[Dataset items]

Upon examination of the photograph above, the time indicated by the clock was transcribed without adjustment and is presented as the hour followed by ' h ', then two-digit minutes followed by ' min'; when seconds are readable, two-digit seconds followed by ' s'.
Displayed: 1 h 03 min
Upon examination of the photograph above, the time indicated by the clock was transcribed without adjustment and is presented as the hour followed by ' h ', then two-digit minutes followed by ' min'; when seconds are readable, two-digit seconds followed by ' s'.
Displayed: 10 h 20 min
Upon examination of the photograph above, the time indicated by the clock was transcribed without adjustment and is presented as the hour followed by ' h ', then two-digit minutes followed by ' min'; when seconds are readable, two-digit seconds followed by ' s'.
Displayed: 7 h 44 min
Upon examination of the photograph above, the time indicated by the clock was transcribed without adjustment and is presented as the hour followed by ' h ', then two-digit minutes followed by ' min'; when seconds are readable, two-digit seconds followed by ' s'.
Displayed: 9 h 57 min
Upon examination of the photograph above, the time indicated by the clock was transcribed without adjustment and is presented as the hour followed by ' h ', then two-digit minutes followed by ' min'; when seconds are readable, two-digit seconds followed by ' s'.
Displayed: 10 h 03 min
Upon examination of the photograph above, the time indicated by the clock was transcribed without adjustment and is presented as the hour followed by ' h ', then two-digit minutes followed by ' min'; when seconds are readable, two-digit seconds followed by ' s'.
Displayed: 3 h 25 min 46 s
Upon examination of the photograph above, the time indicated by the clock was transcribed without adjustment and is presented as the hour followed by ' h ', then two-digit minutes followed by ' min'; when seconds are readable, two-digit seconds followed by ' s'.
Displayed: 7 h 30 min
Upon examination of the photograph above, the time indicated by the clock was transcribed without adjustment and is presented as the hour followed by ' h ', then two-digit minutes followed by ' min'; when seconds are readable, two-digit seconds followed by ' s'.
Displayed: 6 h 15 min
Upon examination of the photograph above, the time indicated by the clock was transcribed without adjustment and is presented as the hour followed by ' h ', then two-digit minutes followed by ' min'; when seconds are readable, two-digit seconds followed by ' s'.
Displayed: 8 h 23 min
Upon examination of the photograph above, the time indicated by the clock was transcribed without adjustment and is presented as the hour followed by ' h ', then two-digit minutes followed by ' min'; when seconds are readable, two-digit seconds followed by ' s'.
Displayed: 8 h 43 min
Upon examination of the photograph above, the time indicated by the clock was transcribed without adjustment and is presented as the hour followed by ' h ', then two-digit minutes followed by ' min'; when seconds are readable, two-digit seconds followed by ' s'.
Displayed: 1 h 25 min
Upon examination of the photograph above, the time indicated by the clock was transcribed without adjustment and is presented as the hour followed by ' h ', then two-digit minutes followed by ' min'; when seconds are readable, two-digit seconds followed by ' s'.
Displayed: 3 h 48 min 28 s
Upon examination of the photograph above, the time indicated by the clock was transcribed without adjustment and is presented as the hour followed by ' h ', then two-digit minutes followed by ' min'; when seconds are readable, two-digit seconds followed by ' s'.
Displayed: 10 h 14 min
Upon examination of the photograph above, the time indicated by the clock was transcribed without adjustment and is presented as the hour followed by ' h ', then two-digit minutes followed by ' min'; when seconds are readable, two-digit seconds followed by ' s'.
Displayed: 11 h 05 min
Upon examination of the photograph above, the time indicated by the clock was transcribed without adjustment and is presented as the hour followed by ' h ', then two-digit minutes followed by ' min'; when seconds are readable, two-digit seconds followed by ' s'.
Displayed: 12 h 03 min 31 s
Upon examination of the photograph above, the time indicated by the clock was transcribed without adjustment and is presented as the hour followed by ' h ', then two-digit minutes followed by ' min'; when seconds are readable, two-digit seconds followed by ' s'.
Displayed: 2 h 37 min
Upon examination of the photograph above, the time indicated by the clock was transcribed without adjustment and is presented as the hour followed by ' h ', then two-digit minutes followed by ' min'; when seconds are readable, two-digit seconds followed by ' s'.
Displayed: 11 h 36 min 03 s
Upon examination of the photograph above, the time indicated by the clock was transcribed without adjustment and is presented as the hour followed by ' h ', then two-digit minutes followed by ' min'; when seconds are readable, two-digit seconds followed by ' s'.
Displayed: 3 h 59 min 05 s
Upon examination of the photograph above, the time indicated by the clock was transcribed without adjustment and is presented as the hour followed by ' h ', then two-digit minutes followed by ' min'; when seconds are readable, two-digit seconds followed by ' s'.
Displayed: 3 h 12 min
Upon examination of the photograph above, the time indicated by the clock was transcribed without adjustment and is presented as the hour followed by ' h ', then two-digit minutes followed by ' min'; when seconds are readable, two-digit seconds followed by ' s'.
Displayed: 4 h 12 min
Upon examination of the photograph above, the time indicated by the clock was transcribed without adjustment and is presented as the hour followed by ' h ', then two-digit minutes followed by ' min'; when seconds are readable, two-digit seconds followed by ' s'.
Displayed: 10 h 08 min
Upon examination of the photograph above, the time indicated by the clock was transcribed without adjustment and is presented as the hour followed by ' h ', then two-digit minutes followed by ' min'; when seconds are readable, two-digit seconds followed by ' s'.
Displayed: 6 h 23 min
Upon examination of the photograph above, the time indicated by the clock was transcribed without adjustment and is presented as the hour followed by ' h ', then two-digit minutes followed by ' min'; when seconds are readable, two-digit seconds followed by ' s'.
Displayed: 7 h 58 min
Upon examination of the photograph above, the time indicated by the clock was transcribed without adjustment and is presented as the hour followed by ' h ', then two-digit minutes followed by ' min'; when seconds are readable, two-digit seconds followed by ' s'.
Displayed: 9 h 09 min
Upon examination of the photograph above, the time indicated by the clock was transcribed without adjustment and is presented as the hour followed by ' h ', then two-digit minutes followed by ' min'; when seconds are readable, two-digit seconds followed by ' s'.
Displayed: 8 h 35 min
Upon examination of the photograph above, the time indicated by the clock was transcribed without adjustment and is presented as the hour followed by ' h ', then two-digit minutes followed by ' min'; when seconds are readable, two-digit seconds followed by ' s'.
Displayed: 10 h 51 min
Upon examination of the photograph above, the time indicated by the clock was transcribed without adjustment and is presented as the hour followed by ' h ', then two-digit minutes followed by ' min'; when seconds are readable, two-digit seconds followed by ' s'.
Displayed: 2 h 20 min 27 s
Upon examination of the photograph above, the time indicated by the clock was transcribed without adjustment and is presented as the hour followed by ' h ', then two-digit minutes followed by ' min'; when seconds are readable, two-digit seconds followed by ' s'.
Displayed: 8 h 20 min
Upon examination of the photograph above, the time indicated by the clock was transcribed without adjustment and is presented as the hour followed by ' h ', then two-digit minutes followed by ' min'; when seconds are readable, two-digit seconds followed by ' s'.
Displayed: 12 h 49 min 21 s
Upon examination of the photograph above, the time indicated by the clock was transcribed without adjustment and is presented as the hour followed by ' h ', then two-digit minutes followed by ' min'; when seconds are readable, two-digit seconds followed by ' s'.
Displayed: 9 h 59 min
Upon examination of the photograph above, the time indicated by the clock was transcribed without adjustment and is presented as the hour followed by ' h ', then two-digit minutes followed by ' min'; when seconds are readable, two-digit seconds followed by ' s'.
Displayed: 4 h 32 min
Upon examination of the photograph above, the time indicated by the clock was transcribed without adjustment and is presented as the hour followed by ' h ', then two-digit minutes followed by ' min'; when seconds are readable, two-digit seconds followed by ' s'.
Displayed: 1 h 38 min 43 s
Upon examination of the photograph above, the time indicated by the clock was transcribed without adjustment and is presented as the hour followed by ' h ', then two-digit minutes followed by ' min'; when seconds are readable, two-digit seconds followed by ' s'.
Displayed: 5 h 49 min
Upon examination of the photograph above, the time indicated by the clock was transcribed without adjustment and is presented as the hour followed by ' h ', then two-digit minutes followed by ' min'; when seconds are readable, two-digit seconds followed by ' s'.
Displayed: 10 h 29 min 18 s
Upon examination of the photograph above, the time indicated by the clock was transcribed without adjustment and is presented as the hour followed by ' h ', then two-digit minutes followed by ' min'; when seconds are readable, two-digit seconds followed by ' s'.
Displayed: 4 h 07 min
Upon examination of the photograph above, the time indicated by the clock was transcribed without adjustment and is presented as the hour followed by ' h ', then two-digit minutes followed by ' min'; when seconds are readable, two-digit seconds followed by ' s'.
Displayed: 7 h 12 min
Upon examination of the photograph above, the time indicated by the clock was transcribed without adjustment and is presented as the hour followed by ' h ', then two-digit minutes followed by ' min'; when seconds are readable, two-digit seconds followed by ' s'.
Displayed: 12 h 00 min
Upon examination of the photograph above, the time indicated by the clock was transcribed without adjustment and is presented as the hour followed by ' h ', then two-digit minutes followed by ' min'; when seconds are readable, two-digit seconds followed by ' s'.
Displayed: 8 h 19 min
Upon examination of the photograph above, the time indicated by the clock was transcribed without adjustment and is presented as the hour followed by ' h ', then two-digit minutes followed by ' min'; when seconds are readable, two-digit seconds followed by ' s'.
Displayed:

▶ _EXERCISE INSTRUCTIONS_: Lay out the items from the start through the line containing "Displayed: 3 h 25 min 46 s" as a JSON list of strings, one string per line and both ends included. Leave out blank lines.

▶ _COMPLETE ANSWER_:
[
  "Upon examination of the photograph above, the time indicated by the clock was transcribed without adjustment and is presented as the hour followed by ' h ', then two-digit minutes followed by ' min'; when seconds are readable, two-digit seconds followed by ' s'.",
  "Displayed: 1 h 03 min",
  "Upon examination of the photograph above, the time indicated by the clock was transcribed without adjustment and is presented as the hour followed by ' h ', then two-digit minutes followed by ' min'; when seconds are readable, two-digit seconds followed by ' s'.",
  "Displayed: 10 h 20 min",
  "Upon examination of the photograph above, the time indicated by the clock was transcribed without adjustment and is presented as the hour followed by ' h ', then two-digit minutes followed by ' min'; when seconds are readable, two-digit seconds followed by ' s'.",
  "Displayed: 7 h 44 min",
  "Upon examination of the photograph above, the time indicated by the clock was transcribed without adjustment and is presented as the hour followed by ' h ', then two-digit minutes followed by ' min'; when seconds are readable, two-digit seconds followed by ' s'.",
  "Displayed: 9 h 57 min",
  "Upon examination of the photograph above, the time indicated by the clock was transcribed without adjustment and is presented as the hour followed by ' h ', then two-digit minutes followed by ' min'; when seconds are readable, two-digit seconds followed by ' s'.",
  "Displayed: 10 h 03 min",
  "Upon examination of the photograph above, the time indicated by the clock was transcribed without adjustment and is presented as the hour followed by ' h ', then two-digit minutes followed by ' min'; when seconds are readable, two-digit seconds followed by ' s'.",
  "Displayed: 3 h 25 min 46 s"
]